De vez em quando, alguém a chegar com uma carta na mão e a falta de um selo. De maneira que, a solicitarem a compra do mesmo para quando chegasse o Ti Alberto carteiro, ali a seguir ao almoço, para a recolha habitual na caixa de correio presa por dois pregos grossos à parede da nossa casa do lado de fora.

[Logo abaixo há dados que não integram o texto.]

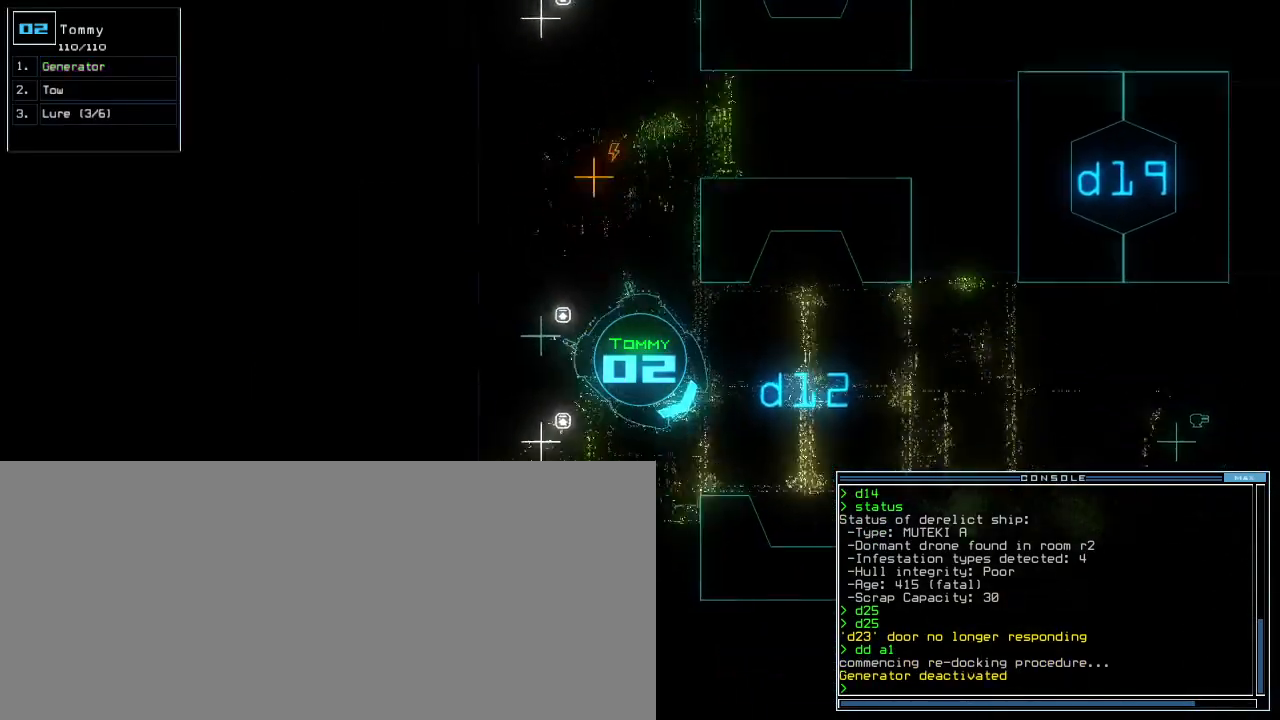
{"keys": ["up"], "events": [[300, "left", "up"]]}
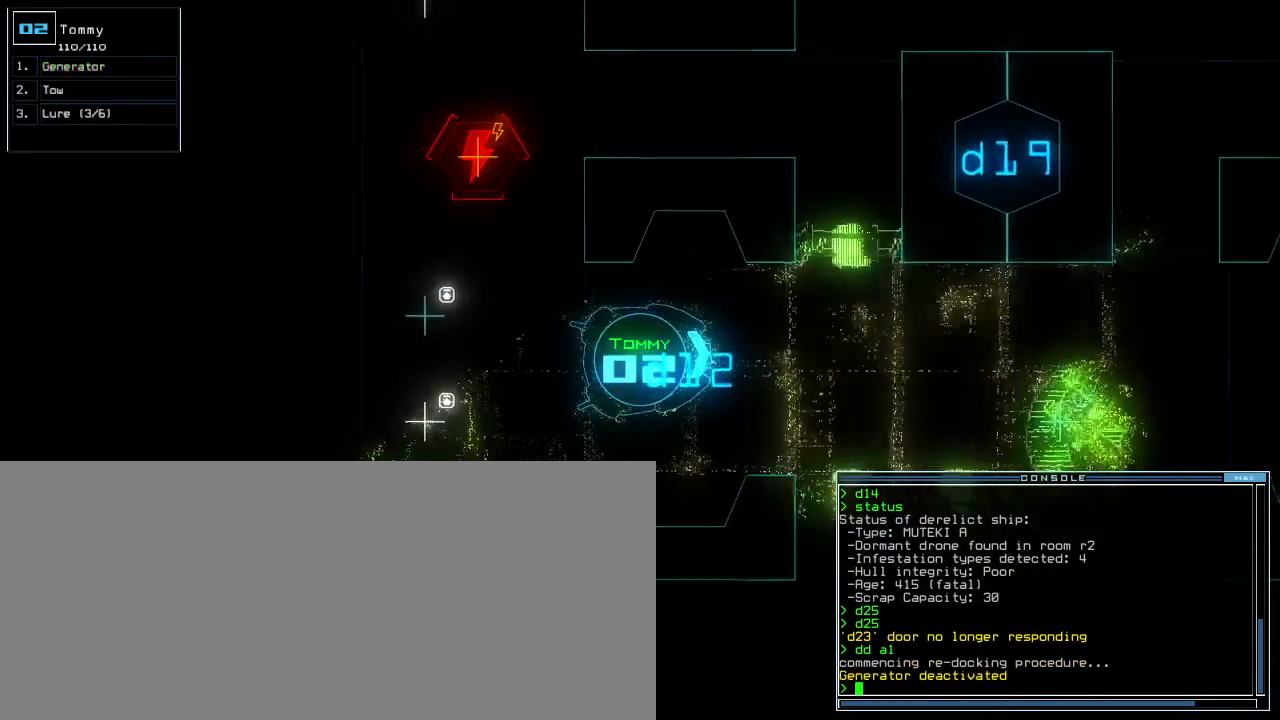
{"keys": ["up"], "events": []}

De modo que, o meu pai a largar o que estivesse a fazer naquele instante, que, tanto podia ser pousar a plaina com que estivesse a alisar alguma tábua presa ao torno do banco de trabalho onde se debruçava a cada investida de força na plaina, para cá e para lá numa faina de aparas enroladas que ele de vez em quando tirava com os dedos porque a prenderem-se junto à cunha da lâmina. E deixava que caíssem no chão empurrando-as com os pés para o monte em volta da máquina, onde já um espesso manto de serradura e aparas a denunciarem o intenso trabalho de horas intermináveis e bastante esforço de alguns serões obrigados pelos compromissos... Uma cómoda para os Pardieiros, uma cristaleira para a Benfeita, uma mesa elástica para o Enxudro...
Ou, se se desse o caso de estar a trabalhar com ela, desligar a máquina de serrar barulhenta onde um disco a rodar infernalmente, a queixar-se da dureza da madeira de cada vez que o meu pai ali a chegar-lhe um pedaço riscado a lápis, por onde o disco a passar e a dividi-la ao meio.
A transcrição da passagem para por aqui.